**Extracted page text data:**
· · · · ·

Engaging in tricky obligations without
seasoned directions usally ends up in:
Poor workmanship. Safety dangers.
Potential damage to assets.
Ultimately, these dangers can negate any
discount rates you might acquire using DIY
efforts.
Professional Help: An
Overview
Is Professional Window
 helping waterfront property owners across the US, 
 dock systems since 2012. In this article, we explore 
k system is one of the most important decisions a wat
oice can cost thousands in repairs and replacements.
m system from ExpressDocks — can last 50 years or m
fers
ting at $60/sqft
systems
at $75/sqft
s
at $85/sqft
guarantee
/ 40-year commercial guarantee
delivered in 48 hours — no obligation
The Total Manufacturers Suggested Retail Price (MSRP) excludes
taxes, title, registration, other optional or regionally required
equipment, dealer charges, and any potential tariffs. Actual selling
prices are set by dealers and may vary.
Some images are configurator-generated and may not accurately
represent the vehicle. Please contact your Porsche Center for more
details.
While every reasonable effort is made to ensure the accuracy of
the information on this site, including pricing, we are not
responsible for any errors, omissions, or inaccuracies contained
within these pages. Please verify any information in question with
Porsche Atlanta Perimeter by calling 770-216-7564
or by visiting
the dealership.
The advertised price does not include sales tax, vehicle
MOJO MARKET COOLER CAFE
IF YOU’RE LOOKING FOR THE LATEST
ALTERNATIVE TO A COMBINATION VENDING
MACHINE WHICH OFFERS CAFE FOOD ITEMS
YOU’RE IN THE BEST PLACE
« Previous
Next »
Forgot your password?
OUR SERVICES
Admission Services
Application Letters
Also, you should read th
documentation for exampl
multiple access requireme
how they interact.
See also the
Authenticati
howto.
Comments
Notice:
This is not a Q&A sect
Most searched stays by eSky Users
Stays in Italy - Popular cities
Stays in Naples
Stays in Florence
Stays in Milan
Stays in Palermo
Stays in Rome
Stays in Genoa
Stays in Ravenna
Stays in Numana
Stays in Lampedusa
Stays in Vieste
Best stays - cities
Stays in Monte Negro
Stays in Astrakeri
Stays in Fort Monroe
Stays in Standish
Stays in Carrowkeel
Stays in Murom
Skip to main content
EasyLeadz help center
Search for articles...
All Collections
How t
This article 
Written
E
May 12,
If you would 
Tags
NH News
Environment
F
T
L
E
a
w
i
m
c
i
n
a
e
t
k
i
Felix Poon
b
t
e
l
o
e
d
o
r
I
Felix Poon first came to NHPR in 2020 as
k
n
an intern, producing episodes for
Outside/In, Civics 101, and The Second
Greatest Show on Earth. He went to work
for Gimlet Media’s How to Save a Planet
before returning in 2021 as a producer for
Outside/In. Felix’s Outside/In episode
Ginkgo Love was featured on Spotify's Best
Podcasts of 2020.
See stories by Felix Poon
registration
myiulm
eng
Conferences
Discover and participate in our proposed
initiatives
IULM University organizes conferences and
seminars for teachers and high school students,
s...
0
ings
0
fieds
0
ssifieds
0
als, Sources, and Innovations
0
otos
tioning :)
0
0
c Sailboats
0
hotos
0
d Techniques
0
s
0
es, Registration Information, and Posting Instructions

· · · · ·

**TASK GOAL:** Which lines above contain the word "these"? Copy all of them.

**WRITTEN SOLUTION:**
Ultimately, these dangers can negate any
within these pages. Please verify any information in question with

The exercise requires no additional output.